Check the sporting events and national and religious holidays that might be held on a particular day. Even a major local festival or event can interfere with your conference’s success. If you’re not sure, ask! Contact the Chamber of Commerce in the city that you’ll be working in. After doing that, check the internet. One site I like to use for this kind of thing is www.holidayfestival.com. That site lists all the holidays and festivals its operators can find and does a decent job of coverage.

Also make sure to check whether other industry events might be held on the same day. If you’re on good terms with the trade organizations, you may not want to compete with them. In a couple of my niche markets I do exactly the opposite. I hold my events the day before they have industry trade shows. This is because they don’t allow me to speak. So, the only way for me to get to this group is to compete with them.
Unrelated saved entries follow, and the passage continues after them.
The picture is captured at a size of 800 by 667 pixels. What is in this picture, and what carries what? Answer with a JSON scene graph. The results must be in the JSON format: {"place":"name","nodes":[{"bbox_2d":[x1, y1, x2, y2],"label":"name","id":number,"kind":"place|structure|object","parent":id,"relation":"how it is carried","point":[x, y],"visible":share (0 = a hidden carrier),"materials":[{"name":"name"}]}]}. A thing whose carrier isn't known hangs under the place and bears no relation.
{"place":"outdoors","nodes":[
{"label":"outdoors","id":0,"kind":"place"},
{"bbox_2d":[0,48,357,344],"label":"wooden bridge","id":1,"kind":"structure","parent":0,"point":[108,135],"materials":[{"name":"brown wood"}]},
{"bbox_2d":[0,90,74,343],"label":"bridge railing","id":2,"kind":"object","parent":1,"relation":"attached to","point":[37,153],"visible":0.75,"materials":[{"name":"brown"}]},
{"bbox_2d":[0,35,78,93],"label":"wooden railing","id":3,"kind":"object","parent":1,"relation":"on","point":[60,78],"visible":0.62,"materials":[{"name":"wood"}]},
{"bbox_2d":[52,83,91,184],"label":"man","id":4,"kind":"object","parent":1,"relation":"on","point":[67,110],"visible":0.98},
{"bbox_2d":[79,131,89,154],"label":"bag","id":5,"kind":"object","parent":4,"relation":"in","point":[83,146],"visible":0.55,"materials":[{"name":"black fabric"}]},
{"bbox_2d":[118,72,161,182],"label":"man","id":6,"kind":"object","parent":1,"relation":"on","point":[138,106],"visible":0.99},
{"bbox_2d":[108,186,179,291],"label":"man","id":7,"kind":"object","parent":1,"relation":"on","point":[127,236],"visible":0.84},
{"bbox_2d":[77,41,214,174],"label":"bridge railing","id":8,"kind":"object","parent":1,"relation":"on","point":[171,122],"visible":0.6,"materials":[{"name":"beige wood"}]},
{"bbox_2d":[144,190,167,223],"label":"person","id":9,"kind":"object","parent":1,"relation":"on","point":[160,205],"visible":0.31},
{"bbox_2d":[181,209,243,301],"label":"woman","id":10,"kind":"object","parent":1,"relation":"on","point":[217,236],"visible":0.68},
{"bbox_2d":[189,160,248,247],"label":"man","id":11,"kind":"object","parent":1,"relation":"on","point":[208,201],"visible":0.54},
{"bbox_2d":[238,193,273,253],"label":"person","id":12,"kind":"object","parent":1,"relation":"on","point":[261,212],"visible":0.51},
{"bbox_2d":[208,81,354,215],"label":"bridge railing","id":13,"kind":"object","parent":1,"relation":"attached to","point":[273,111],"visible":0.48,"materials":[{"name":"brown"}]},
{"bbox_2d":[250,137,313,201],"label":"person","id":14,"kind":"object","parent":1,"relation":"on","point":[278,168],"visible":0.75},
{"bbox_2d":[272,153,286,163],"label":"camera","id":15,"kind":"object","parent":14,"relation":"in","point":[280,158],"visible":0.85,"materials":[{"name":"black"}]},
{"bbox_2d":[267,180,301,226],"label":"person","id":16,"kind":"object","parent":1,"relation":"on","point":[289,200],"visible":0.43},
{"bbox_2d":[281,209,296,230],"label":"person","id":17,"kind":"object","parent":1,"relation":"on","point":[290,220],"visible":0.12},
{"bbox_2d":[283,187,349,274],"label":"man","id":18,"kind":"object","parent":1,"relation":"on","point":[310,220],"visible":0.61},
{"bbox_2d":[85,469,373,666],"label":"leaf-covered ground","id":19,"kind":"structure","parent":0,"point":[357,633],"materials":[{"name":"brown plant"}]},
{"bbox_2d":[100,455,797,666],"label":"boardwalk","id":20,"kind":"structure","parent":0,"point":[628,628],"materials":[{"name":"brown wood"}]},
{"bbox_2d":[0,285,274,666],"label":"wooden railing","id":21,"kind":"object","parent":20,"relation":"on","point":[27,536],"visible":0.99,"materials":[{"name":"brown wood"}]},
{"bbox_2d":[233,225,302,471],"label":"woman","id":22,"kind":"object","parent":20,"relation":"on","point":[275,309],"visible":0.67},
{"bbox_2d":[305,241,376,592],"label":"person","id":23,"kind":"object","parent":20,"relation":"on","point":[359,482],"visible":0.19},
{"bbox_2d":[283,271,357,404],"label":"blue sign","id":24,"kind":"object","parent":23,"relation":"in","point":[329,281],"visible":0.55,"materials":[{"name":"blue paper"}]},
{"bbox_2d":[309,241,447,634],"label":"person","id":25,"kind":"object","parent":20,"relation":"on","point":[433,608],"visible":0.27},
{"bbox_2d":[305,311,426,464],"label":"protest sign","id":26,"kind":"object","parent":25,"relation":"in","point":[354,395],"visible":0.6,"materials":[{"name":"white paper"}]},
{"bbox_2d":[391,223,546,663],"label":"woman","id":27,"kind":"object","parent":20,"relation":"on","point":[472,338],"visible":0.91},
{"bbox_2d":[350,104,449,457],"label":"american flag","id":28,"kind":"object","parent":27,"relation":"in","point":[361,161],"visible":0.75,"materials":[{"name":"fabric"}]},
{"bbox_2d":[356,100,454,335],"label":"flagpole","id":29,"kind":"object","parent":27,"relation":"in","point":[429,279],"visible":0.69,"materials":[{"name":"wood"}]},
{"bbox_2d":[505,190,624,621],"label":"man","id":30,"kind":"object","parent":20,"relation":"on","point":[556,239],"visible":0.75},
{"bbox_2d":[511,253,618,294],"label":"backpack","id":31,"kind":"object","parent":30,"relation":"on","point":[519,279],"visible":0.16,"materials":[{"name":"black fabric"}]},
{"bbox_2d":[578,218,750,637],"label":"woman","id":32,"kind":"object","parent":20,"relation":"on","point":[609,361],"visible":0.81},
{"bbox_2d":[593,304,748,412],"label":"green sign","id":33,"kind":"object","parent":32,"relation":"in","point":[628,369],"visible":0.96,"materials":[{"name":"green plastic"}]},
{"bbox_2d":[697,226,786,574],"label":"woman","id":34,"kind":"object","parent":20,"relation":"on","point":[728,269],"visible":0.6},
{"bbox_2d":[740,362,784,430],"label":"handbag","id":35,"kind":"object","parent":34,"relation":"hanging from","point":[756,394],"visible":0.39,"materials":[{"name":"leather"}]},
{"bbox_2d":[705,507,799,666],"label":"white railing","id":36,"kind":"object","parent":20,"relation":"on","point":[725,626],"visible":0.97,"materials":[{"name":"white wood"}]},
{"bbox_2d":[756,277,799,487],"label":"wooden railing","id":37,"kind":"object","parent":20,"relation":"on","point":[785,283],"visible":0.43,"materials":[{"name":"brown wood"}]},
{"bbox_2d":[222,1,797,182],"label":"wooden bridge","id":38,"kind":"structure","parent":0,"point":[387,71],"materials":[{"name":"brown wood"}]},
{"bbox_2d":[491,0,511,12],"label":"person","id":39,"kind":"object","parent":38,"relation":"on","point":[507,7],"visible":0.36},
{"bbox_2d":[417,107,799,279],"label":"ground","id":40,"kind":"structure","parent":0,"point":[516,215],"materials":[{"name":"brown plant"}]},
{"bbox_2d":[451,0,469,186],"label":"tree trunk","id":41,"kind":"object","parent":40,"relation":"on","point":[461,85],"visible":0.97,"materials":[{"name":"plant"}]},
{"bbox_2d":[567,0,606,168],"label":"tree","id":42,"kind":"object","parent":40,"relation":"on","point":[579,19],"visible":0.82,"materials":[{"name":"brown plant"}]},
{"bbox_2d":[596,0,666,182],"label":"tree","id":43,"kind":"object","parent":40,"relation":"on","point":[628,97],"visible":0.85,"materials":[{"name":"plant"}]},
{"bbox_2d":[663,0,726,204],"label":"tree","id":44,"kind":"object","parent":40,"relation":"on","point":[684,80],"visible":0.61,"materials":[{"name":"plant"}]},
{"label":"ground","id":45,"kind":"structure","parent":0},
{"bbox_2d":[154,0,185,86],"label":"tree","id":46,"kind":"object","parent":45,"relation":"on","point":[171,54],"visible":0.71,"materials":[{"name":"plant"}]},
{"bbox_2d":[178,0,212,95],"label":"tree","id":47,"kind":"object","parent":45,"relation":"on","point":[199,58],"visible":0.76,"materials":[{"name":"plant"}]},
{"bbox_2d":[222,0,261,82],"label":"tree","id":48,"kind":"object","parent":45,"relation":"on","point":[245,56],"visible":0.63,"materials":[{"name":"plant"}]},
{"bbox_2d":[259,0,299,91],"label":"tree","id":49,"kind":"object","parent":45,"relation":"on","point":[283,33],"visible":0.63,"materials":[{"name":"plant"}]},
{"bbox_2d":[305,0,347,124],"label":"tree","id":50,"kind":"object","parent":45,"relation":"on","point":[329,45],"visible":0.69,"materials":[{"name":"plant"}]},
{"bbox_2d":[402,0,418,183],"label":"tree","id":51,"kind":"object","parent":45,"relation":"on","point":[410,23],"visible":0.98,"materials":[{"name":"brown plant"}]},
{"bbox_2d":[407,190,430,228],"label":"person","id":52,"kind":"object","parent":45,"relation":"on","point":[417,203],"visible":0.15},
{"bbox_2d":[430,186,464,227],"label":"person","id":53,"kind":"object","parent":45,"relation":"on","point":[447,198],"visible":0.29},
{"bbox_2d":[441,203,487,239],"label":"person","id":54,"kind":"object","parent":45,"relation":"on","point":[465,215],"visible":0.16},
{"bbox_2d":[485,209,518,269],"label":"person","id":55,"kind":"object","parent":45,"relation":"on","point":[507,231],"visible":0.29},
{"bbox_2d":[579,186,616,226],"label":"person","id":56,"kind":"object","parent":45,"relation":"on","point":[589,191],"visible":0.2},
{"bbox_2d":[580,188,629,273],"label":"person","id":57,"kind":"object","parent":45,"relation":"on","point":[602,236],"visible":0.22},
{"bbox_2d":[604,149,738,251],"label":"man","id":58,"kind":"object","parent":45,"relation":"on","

I do events at the same time and in the same city as their major trade events. This way, people who want to hear me and attend my seminars don’t have to make a special trip. All they have to do is add a few days to their schedule at an event they are already going to attend.

If a major industry event is happening in Chicago from Wednesday to Saturday the first week of May, I give my seminar on Tuesday in Chicago. As long as I mail out my promotion far enough in advance, this allows people to book their air travel so they can get in a day early for my event.

It’s impossible to find the perfect day. Not long ago I arranged a bootcamp in the Las Vegas area on the same day that NASCAR was having one of their races. The problem wasn’t that we were drawing from the same potential audience pool, the problem was that it ended up jacking up the hotel rates by double their normal amount. This was a problem!

The moral? Check to make sure that hotel space will be available. If you’re doing an out of town seminar, you may want to check the Web sites of the local Chamber of Commerce and their major convention centers to make sure there isn’t a conflict.

Research in the seminar field clearly shows that there are better and worse days to give seminars. The research, done years ago by Howard Shenson, still holds up today.

In this study, the numbers were compiled to see which days of the week pulled the greatest number of registrations.

The results varied somewhat based on whether or not the person attending was paying themselves or had an organization they worked for picking up the tab.

When Participant is Paying When Someone Else is Paying
Saturday Wednesday
Sunday Thursday
Thursday Tuesday
Wednesday Friday
Tuesday Saturday
Friday Monday
Monday Sunday

Best Months to Schedule
The same research that was done on days has been done to determine which months pull the best. Here are the results:

When Participant is Paying When Someone Else is Paying
January
September
October
March
April
June
November
February
May
July
December
August
March
October
April
September
November
January
February
June
May
July
August
December

Does this mean that you shouldn’t, under any circumstances, do a seminar in the months of July, August and December? No. But I would be very careful about doing them at that time.